Paediatrician convicted of manslaughter must be erased from register, rules High CourtBMJ 2018; 360 doi: https://doi.org/10.1136/bmj.k417 (Published 26 January 2018) Cite this as: BMJ 2018;360:k417
A trainee paediatrician who was convicted of gross negligence manslaughter over the death of a 6 year old boy must be struck off the UK medical register to maintain public confidence in the profession, the High Court has ruled.1
A medical practitioners tribunal decided in June 2017 to suspend Hadiza Bawa-Garba for 12 months rather than erase her from the register, after taking account of system failures that contributed to Jack Adcock’s death.2
But two senior judges have substituted the sanction of erasure, after the General Medical Council appealed against the tribunal’s decision.
Mr Justice Ouseley, giving the leading judgment, said, “I have come firmly to the conclusion that the decision of the tribunal on sanction was wrong, that the GMC appeal must be allowed, and that this court must substitute the sanction of erasure for the sanction of suspension.” Lord Justice Gross agreed, “with sadness but no real hesitation.”
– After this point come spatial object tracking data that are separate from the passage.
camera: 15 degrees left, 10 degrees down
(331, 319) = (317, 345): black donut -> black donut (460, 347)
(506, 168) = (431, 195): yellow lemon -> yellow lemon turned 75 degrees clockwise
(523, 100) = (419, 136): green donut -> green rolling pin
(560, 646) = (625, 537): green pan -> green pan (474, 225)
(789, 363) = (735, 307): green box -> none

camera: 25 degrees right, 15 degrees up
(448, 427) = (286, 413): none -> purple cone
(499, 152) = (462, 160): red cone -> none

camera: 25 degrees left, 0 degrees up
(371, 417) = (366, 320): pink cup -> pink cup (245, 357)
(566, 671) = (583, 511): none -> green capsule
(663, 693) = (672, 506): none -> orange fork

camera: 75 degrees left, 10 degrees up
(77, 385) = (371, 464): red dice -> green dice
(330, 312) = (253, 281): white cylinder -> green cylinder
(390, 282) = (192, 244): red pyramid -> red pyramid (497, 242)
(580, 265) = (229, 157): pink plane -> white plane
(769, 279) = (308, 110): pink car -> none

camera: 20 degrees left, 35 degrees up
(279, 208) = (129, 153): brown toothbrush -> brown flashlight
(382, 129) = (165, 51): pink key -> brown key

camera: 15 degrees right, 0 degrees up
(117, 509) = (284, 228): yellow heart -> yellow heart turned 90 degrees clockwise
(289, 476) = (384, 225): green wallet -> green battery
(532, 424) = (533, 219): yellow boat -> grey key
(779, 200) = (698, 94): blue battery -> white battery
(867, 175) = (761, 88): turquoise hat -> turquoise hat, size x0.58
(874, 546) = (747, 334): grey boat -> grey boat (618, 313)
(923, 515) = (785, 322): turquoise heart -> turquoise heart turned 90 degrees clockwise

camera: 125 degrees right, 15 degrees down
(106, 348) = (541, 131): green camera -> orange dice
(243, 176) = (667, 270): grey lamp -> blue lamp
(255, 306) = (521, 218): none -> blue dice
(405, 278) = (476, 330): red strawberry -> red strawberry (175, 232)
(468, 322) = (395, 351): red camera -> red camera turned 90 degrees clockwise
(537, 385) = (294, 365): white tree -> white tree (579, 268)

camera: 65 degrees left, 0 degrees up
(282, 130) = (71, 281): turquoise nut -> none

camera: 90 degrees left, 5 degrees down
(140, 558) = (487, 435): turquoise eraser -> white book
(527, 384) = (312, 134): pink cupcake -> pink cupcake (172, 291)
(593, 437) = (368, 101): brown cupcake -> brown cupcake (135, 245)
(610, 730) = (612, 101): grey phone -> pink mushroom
Jack, who had Down’s syndrome, died of sepsis at Leicester Royal Infirmary in February 2011. Bawa-Garba was given a two year suspended jail sentence in December 2015 after being convicted of manslaughter.3
Ouseley said that the tribunal’s decision to suspend rather than erase her contradicted the jury’s findings that her failings were “truly exceptionally bad.” He added, “The holes in the patient’s safety net cannot reduce her personal culpability.”
He went on, “There was no suggestion, unwelcome and stressful though the failings around her were, and with the workload she had, that this was something she had not been trained to cope with or was something wholly out of the ordinary for a year 6 trainee, not far off consultancy, to have to cope with, without making such serious errors. It was her failings which were truly exceptionally bad.”
He acknowledged that Bawa-Garba “before and after the tragic events was a competent, above-average doctor,” and that “for many years afterwards she has practised safely and competently.” But “this misconduct by manslaughter by gross negligence involved a particularly serious departure from the principles of [the GMC’s] Good Medical Practice, and the behaviour was fundamentally incompatible with being a doctor,” he added.
But the judges rejected an argument by the GMC that there must be a presumption that a conviction for gross negligence manslaughter should be followed by erasure, in the absence of exceptional or truly exceptional circumstances. They said that each case would turn on its own facts.
Rob Hendry, medical director of the Medical Protection Society, Bawa-Garba’s defence organisation, said that the society was considering “all options in the interests of our members and the wider profession,” which means that an appeal is possible. “The outcome of the GMC’s appeal against the tribunal decision on this case is disappointing, and its implications will understandably be of concern to the healthcare community. This appeal decision may jeopardise an open, learning culture in healthcare at a time when the profession is already marred by low morale and fear,” he added.
The GMC’s chief executive, Charlie Massey, said, “The ruling clarifies that tribunals cannot go behind the jury’s verdict when a doctor is convicted in a criminal court.” But he added, “We know the strength of feeling expressed by many doctors working in a system under sustained pressure, and we are totally committed to engendering a speak-up culture in the NHS. Doctors should never hesitate to act openly and honestly if something has gone wrong.”